Belarus-Russia: more at stake than energy

By Nina Bachkatov and Andrew Wilson

Not for the first time, Westerners are detecting signs of political orientation’s changes in Belarus as president Lukashenko indulges in another energy row with Moscow.

This kind of row is cyclic. At the high time of its “energy diplomacy”, Moscow provided cheap energy to Belarus in return for political integration – and closed its eyes to the considerable export revenue Minsk was deriving from refining duty-free Russian crude oil and selling petroleum products abroad.

Moscow was less ready to swallow the “double-face” diplomacy of President Lukashenko.
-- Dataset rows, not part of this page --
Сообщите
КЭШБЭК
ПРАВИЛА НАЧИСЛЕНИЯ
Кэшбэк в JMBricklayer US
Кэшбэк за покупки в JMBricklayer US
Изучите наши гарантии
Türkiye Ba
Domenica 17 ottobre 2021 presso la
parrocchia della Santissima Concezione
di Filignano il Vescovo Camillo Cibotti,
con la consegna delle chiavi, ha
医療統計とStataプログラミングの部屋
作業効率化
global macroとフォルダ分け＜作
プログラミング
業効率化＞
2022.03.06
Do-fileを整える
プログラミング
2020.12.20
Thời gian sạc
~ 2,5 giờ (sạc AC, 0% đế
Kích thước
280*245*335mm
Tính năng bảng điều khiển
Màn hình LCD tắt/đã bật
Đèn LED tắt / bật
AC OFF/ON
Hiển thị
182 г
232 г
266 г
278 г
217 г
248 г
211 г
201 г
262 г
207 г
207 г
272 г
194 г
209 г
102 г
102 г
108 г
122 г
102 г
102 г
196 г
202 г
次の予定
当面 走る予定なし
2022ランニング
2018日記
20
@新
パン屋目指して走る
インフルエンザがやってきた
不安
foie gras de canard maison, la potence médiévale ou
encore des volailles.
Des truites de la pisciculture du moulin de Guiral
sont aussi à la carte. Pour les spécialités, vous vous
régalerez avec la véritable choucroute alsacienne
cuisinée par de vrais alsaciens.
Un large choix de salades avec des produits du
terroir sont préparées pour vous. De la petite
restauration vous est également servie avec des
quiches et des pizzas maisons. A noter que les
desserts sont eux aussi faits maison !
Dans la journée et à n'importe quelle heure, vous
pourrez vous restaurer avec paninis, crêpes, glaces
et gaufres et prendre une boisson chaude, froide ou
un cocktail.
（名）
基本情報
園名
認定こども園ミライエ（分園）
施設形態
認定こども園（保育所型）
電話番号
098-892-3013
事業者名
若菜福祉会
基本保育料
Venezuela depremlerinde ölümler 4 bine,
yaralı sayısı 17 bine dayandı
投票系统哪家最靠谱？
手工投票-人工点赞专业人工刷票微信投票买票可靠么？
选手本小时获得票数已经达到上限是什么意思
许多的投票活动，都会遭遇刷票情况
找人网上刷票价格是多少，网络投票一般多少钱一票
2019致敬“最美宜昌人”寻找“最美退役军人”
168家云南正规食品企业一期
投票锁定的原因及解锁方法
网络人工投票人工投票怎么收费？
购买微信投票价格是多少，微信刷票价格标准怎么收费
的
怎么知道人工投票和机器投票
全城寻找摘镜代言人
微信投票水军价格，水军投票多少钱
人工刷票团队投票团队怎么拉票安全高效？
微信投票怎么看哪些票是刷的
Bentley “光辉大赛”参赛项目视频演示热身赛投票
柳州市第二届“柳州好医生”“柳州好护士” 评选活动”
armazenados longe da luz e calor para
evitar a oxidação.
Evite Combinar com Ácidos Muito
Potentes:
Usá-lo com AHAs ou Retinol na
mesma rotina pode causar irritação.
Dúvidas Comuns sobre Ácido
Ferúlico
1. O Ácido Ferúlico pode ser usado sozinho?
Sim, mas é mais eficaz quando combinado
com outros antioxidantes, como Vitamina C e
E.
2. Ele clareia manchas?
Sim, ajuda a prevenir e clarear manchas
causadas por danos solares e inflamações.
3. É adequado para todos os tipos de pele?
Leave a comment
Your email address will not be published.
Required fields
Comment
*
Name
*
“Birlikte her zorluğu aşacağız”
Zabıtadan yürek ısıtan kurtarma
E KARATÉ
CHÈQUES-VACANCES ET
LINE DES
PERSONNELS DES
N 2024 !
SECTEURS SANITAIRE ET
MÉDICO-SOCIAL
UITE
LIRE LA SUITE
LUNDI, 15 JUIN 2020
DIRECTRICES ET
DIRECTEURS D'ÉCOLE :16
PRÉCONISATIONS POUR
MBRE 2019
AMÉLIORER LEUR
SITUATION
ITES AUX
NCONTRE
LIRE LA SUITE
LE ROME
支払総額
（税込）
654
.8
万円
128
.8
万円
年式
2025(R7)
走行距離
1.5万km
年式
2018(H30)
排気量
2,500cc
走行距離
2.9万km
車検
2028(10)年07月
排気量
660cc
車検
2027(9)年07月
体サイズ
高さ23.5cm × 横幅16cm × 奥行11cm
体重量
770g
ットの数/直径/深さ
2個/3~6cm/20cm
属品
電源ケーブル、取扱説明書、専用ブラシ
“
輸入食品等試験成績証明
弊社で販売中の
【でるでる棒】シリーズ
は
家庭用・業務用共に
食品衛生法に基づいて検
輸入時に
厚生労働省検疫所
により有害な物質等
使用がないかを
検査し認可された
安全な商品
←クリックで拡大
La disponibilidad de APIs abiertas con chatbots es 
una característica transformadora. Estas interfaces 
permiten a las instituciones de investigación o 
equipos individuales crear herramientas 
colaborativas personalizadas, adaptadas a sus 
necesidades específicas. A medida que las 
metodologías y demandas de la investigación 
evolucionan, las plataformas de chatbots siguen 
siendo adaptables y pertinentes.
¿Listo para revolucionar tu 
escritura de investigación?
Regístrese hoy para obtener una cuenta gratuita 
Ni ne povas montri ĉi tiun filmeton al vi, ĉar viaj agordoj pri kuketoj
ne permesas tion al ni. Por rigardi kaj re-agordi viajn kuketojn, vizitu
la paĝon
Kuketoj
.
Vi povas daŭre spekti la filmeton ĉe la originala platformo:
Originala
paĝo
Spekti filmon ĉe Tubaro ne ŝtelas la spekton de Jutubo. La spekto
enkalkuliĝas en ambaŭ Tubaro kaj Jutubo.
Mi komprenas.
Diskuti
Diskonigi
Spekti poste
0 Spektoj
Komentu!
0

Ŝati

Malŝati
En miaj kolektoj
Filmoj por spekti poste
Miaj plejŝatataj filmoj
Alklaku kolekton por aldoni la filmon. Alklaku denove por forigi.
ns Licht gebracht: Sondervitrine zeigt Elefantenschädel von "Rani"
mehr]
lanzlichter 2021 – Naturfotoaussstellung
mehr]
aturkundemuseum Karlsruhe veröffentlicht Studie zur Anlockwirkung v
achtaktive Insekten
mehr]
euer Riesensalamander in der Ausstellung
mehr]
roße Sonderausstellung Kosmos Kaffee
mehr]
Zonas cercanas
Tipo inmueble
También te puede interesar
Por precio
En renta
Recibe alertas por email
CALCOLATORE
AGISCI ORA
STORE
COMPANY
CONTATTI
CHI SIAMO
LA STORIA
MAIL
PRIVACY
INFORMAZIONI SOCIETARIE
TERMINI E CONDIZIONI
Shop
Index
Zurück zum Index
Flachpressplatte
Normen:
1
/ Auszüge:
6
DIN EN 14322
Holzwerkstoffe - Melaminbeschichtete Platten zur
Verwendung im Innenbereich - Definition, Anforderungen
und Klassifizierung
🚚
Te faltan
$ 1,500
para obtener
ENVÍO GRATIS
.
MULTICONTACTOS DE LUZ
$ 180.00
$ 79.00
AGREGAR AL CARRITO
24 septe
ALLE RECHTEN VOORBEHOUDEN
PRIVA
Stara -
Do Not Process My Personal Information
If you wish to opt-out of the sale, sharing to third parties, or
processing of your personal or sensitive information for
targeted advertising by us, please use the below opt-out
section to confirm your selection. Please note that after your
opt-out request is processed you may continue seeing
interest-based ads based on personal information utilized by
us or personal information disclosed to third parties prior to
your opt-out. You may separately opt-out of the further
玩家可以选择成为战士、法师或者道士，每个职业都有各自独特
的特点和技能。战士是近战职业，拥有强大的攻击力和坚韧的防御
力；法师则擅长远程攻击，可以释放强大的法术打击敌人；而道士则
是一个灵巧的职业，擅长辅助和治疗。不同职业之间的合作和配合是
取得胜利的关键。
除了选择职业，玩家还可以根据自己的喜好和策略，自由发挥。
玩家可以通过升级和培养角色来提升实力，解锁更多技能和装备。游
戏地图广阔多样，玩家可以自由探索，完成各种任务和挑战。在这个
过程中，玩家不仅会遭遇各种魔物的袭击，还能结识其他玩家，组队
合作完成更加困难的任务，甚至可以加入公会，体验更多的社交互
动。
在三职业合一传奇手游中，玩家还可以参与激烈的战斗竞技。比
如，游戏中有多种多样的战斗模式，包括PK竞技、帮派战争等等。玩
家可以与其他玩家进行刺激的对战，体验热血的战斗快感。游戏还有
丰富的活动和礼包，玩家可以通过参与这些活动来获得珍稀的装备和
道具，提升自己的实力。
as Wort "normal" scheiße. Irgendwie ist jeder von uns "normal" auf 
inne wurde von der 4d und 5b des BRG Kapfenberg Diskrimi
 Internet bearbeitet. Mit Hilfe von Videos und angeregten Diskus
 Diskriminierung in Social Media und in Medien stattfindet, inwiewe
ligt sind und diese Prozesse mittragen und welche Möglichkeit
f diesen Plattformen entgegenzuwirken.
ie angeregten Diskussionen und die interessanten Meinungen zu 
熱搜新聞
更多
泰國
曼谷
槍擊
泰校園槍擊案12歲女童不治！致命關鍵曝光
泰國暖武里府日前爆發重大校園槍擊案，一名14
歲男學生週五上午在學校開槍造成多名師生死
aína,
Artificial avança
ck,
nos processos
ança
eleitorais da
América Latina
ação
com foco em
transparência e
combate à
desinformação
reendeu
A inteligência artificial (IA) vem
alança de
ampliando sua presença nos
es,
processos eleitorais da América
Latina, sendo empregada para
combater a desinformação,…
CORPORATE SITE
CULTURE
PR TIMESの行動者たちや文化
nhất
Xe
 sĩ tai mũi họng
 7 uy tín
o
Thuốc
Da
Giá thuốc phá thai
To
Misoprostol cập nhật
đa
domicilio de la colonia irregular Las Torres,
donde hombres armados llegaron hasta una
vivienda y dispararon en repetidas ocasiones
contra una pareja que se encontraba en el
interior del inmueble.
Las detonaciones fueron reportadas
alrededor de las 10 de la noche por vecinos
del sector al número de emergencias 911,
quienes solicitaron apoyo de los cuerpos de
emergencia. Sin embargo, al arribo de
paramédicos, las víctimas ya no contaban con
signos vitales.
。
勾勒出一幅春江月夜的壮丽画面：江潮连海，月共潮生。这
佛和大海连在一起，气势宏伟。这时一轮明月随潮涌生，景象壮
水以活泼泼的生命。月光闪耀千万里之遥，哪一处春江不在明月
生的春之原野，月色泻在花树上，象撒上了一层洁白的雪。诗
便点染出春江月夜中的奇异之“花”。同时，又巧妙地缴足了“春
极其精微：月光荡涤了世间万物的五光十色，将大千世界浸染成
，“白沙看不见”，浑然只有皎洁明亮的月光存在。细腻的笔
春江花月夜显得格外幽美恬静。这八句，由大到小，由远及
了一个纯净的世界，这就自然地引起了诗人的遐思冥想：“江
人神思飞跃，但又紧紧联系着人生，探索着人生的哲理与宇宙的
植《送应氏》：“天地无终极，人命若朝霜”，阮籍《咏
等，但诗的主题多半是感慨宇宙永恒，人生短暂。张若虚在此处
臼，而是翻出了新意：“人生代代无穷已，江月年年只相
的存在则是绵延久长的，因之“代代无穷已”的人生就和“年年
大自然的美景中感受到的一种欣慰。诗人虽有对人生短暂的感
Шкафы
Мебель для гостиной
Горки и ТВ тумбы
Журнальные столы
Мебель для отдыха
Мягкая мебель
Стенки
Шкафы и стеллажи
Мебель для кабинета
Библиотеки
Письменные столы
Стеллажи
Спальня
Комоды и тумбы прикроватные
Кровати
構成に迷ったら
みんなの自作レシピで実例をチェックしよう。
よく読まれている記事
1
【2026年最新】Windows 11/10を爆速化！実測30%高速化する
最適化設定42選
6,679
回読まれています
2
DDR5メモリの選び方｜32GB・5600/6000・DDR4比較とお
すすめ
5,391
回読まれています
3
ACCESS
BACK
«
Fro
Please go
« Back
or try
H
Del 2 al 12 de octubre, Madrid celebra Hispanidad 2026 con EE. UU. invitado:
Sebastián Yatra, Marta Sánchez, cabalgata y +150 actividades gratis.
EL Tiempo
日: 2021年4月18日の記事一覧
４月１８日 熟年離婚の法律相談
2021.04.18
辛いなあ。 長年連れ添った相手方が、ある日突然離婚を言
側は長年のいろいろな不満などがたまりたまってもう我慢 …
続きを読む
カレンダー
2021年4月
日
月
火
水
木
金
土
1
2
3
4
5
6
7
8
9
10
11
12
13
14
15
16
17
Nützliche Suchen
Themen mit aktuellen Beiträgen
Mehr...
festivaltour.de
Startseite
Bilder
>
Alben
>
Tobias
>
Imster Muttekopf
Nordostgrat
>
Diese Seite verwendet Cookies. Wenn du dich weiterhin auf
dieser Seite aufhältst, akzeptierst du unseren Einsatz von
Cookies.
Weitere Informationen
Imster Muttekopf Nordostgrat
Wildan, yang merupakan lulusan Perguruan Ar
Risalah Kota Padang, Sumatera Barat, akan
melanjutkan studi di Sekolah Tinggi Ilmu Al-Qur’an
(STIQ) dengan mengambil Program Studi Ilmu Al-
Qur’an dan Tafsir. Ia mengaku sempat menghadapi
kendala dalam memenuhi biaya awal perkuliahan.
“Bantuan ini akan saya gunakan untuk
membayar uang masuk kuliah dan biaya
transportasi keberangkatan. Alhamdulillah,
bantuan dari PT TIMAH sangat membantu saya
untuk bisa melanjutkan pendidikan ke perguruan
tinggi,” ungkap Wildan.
His “multi-vector” diplomacy was clearly a way to refuse a schizophrenic choice between “East and West”, but it led to increased contacts with Washington, the EU and European capitals.

But no one can guarantee economic aide at Russia’s level. The latest episode in the energy row demonstrates that president Lukashenko wants to reinforce his image of a man who can resist president Putin, while both know the limits he cannot cross for the moment. Hence the failure of the bilateral meeting of 25th December that ended with the decision to set up a working group “to settle vital issues on the bilateral agenda” according to the Kremlin press secretary, Dmitri Peskov.

The main issue at the moment is a so-called “tax manoeuvre” in the oil industry, approved by the Russian government in the summer, providing for export duty to shift gradually from oil refining to oil extraction during 2019-24. This means that Belarus stands to lose 8bn-12bn dollars over the whole period, including 300m in 2019. Alexandr Lukashenko wants compensations; Vladimir Putin refuses. Hours before the meeting with president Putin, president Lukashenko had accused Russia of blackmail after prime minister Dmitri Medvedev proposed greater integration between Russia and Belarus in return for lower energy prices.

Another issue is linked to reproaches by Moscow over the use of Belarus is as a conduit for Western goods, principally foodstuffs, that are subject to Russian sanctions, as well as smuggled cigarettes. And that Minsk does not implement numerous elements included in the 1999 agreement on the Union State of Belarus and Russia.

Following a path now classical among former Soviet republics, president Lukashenko opened the year 2019 by ordering his government to consider the importation of oil through the Baltic seaports. The modernisation of the two Belarus oil refineries of the country are due to completion this year, allowing the country to buy oil outside Russia. According to him, it would be cheaper for the Baltic states to buy Belarusian petroleum products.

He first appealed to Lithuania, letting it be understood that he would turn to Estonia if his first opening, towards Vilnius, failed. In the context of tensions between Russia and the West following the interventions in Ukraine, turning towards EU members looks a political as much as an economic turn.

Appealing to the Baltic states is not neutral. They are the most vocal opponents of Russia’s energy penetration of EU and of Russian influence in its neighbouring states. Lukashenko knew it was falling on good ears when he declared on state television on 15 January that “Belarus’s sovereignty and independence will be seriously challenged in the next 2 years, on the left and on the right, in the West and the East” but that “no-one will be able to budge us if we work effectively and at least do not lower standards of living of our people”.

This is in fact pre-electoral rhetoric. Once again, he will base his campaign on his talent in preventing his country to be a pawn between Russia and the West. He knows that the economic life can come to a standhill if Russia modifies its tariffs for the oil and reduces its use of the gas pipeline through Minsk and Lithuania to Kaliningrad made redundant by the opening of a liquefied natural gas (LNG) terminal in Kaliningrad inaugurated by Putin himself.

He knows that the importance of Belarus has decreased in Moscow, but that Putin is not ready to let it turn right now into the West – and knows that despite courting “the last dictator of Europe”, neither Washington nor Brussels is ready for a full embrace. If only for not betraying the opposition, which is pro-Western and anti-Russian, but is still having to convince the population that it will live better after a kind of Maidan in Minsk.

In any case, the opening of Lukashenko towards EU members is not necessarily a democratisation option. He has shown a growing interest for cooperation with Hungary, pushing for more trade and offering Belarus’ participation of the Eurasian Union, CIS organisations and the Chinese Silk Road Belt Initiative as a gateway for new Hungarian trade possibilities.

In other word, the energy row with Russia cannot be separated from the still undeclared presidential electoral campaign and from the geopolitical clouds accumulated around Russia since 2014. The campaign will be marked by foreign interference – from the West, bearing for Lukashenko the risk of awakening civil society; from Russia, wanting to progress with the Belarus-Russia Union state building process. On paper Russia holds the political and economic keys, reason why, despite less interested in Belarus, it would like to use the time up to the presidential election for forcing the country to trapped itself into “an integration ghetto” which it cannot get out of with or without Lukashenko.